Anticiper l’évolution d’un bâtiment avant même de le bâtir

12.12.2025 S’il veut être durable, le secteur de la construction se doit d’utiliser de manière beaucoup plus parcimonieuse les ressources naturelles limitées. Les produits et les modèles d’affaires circulaires sont la clé d’une transition réussie.

L'essentiel en bref

  • Le secteur suisse de la construction a une incidence indéniable sur l’empreinte matérielle et carbone. Il doit passer d’une pensée linéaire à une véritable économie circulaire.
  • Il est temps de concevoir des bâtiments et des matériaux de construction qui soient durables, réparables, réutilisables et, au final, recyclables efficacement, autrement dit soutenus par des modèles d’affaires qui garantissent la rentabilité de leur entretien, de leur réparation et de leur réemploi.
  • La politique, la recherche et l’séconomie créent déjà des conditions cadres, mais leur mise en œuvre dans le secteur de la construction n’en est qu’à ses balbutiements et doit intégrer une mentalité interdisciplinaire.

Construction linéaire: une empreinte écologique élevée et un horizon restreint

Selon le Circularity Gap Report le secteur suisse de la construction est responsable de 18 % de l’empreinte matérielle du pays et de 14 % de son empreinte carbone. Cette situation découle de la pensée linéaire qui prévaut: lorsqu’on construit un ouvrage, on se procure des matériaux qui répondent aux exigences spécifiques du projet. Mais qu’adviendra-t-il du bâtiment dans 50 ans, lorsqu’il tombera en désuétude? Cette question, on a tendance à la laisser à sa descendance. Lorsque l’ouvrage ne peut pas être réaffecté et que le recyclage des matériaux de construction s’avère trop couteux, il ne reste qu’une solution: la démolition et l’élimination. Or, le bâtiment de substitution nécessite à son tour l’utilisation de nouveau béton, de nouvel acier et de nouvelles matières plastiques.

Circularity Gap Report

Les Circularity Gap Reports alertent sur l’urgence d’une transition vers une économie circulaire. L'objectif consiste à donner aux principaux décideurs et décideuses politiques et économiques les moyens de coordonner leurs actions afin d’accélérer cette transition. Pour ce faire, nous mesurons l’état actuel de l’économie circulaire et réunissons des acteurs et actrices des mondes économique, politique et scientifique ainsi que des organisations non gouvernementales, afin d’apporter notre expertise sur l’état de la transition en nous fondant sur les dernières avancées scientifiques.
-*-
Consigne détaillée: Recopiez le passage de l'extrait qui s'ouvre sur les mots "Anticiper l’évolution d’un" et se ferme sur "de leur réemploi.", en substituant "démontables" à "réparables".

Données fournies:
-*-
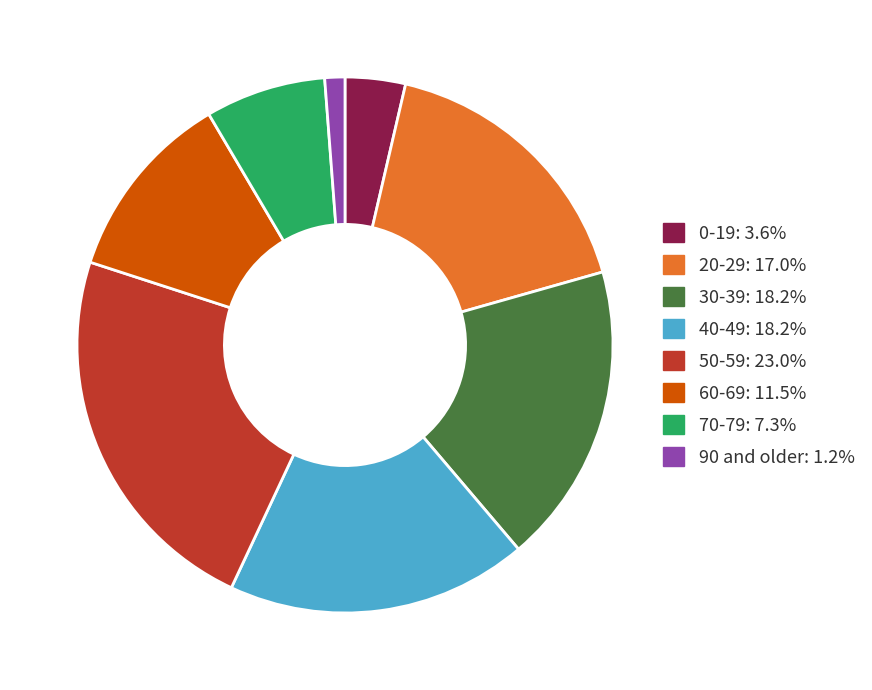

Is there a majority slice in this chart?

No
-*-
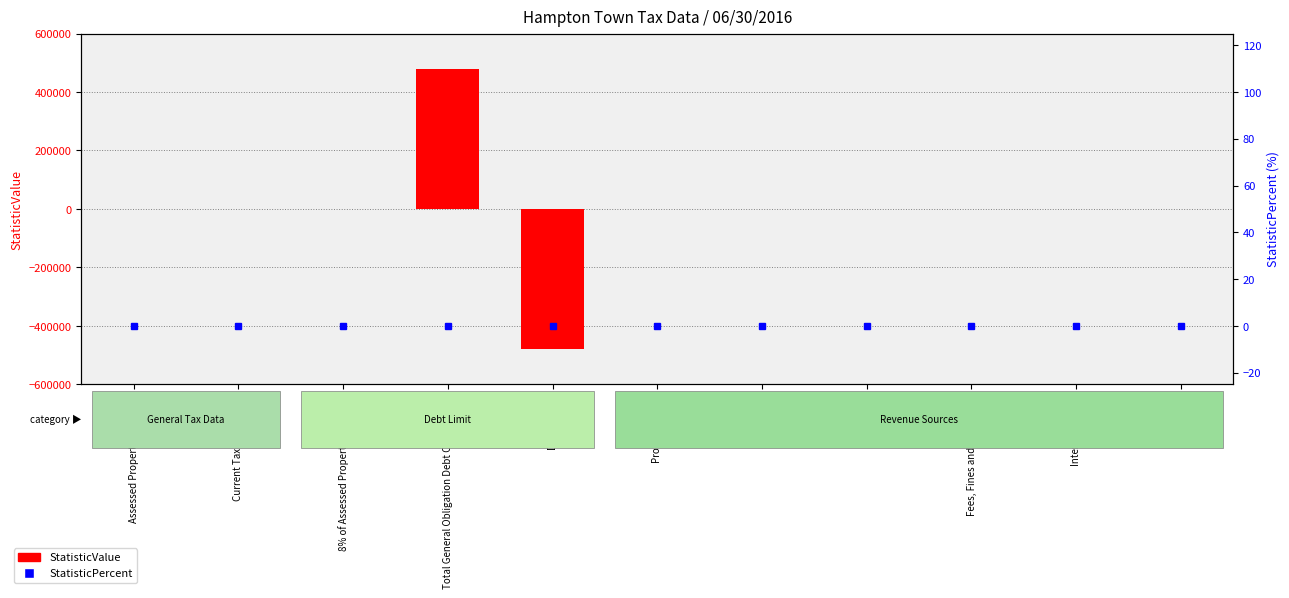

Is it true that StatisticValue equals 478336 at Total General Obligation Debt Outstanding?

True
-*-
Réponse proposée:
Anticiper l’évolution d’un bâtiment avant même de le bâtir

12.12.2025 S’il veut être durable, le secteur de la construction se doit d’utiliser de manière beaucoup plus parcimonieuse les ressources naturelles limitées. Les produits et les modèles d’affaires circulaires sont la clé d’une transition réussie.

L'essentiel en bref

  • Le secteur suisse de la construction a une incidence indéniable sur l’empreinte matérielle et carbone. Il doit passer d’une pensée linéaire à une véritable économie circulaire.
  • Il est temps de concevoir des bâtiments et des matériaux de construction qui soient durables, démontables, réutilisables et, au final, recyclables efficacement, autrement dit soutenus par des modèles d’affaires qui garantissent la rentabilité de leur entretien, de leur réparation et de leur réemploi.